Hopback to the Future
The varieties used, and manner in which brewers hop their beers is ever changing. Pelletized hops are already more abundant than whole cone hops. Increasingly, hop dealers are popularizing “downstream products” such as hop oils, CO2 extracts and isomerized extracts—refined products derived the flowers much the same way crude oil can become petrol, plastics and pesticides. In the brewhouse, will whirlpools and hopbacks themselves become obsolete?
Rather than marching in some scary direction the way the processed food industry has already done, progress in hop breeding doesn’t mean Monsanto-esque genetically modified hops. Instead of GMOs, the trend is toward organic hops since ultimately the votes that count the most are the paying consumers. As craft beer drinkers learn about the appellation of their hops—Willamette, Kent Goldings, Nelson Sauvin—the way wine drinkers know their grapes, there’s been a growing demand for local and organic hops. Dr. Henning confirmed that the USDA-ARS has a strong component in trying to address those needs, especially because the USDA’s National Organic Program (NOP) mandated that by 2013 organic beers could only be made with organic hops.

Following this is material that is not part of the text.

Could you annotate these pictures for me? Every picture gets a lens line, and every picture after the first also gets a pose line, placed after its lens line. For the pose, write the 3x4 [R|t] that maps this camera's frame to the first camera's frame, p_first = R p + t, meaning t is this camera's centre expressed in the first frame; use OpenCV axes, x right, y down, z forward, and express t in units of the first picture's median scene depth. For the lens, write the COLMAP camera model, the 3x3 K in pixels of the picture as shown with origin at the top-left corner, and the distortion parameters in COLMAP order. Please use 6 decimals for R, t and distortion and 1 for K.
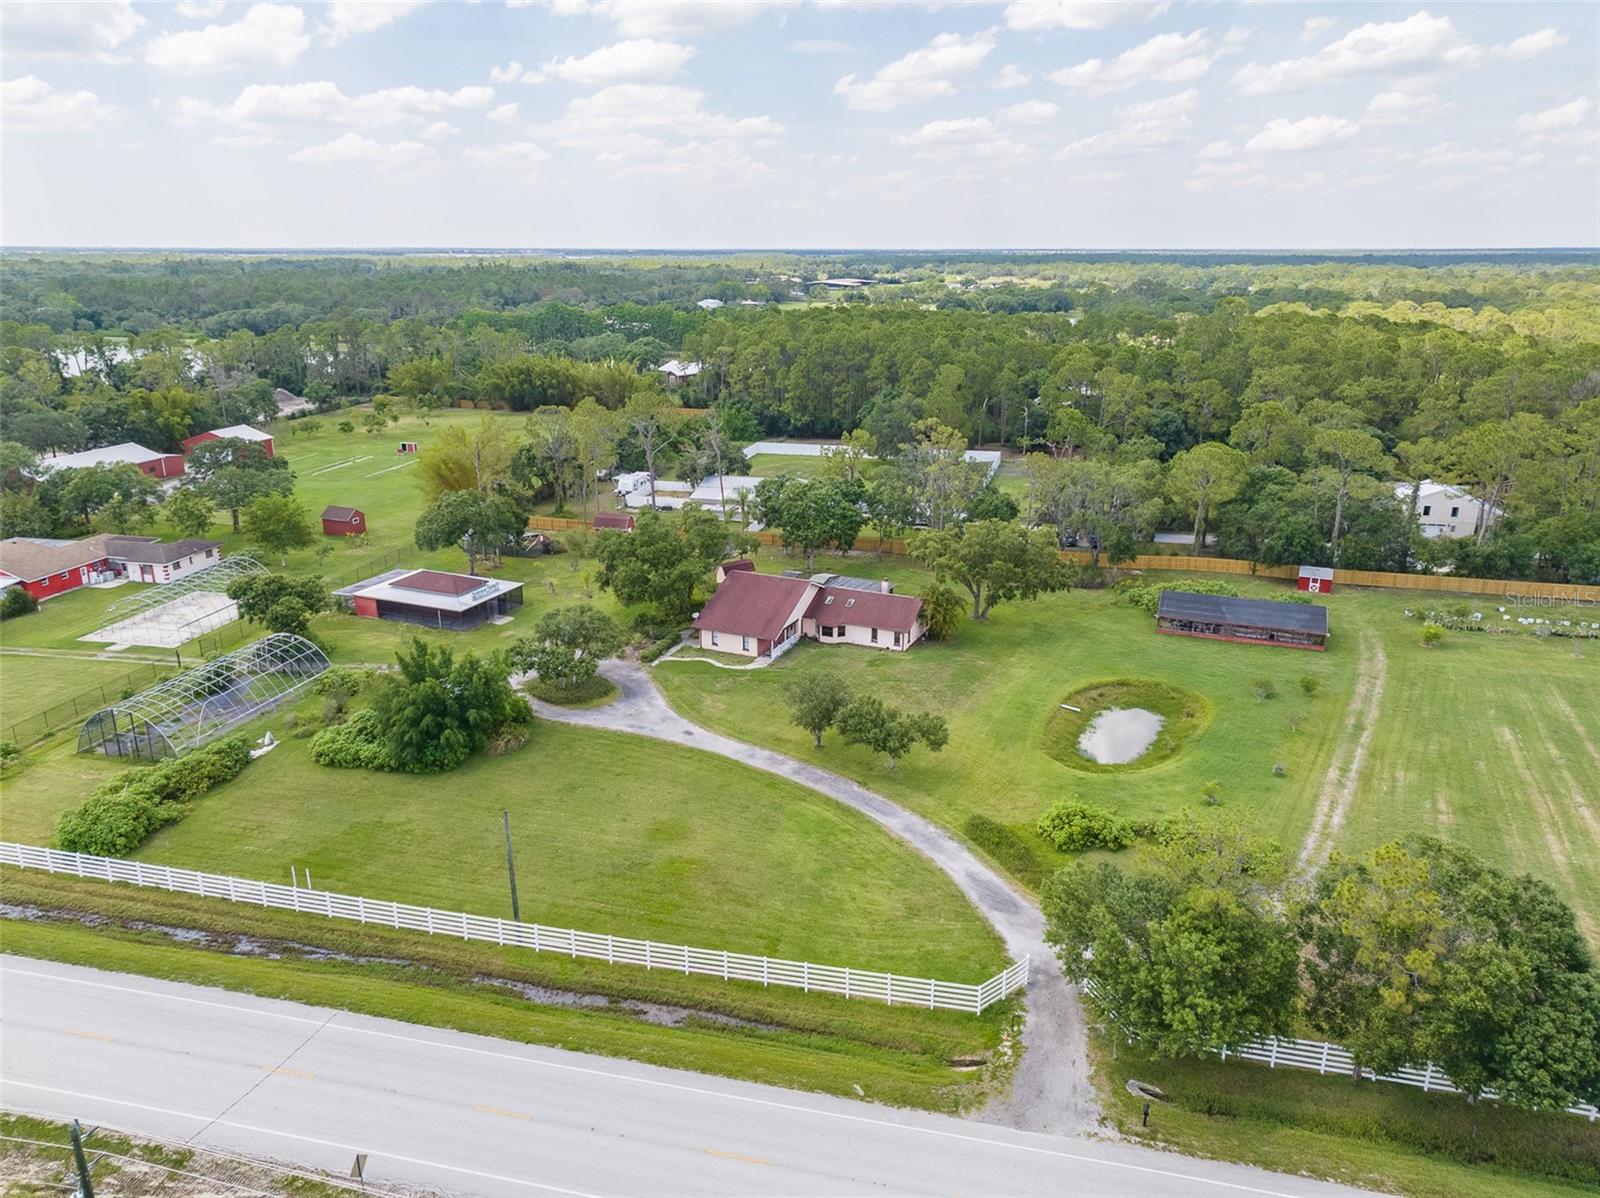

As such, there’s always a new direction for new hops. Varieties are ephemeral. “You’d have to assume that these varieties will evolve into something else,” said Crosby, whose personal farm abounds with Willamette hops as well as Nugget, still popular among the large breweries. He grows Cascade, too, the hop regarded as the quintessential, iconic American hop ever since Grossman popularized it with Sierra Nevada Pale Ale. Crosby says is hard to imagine it will ever go away, “but if you look at the past maybe it’s inevitable.” After all, his father and both grandfathers grew Brewers Gold and Bullion on acres aplenty. Where are those today?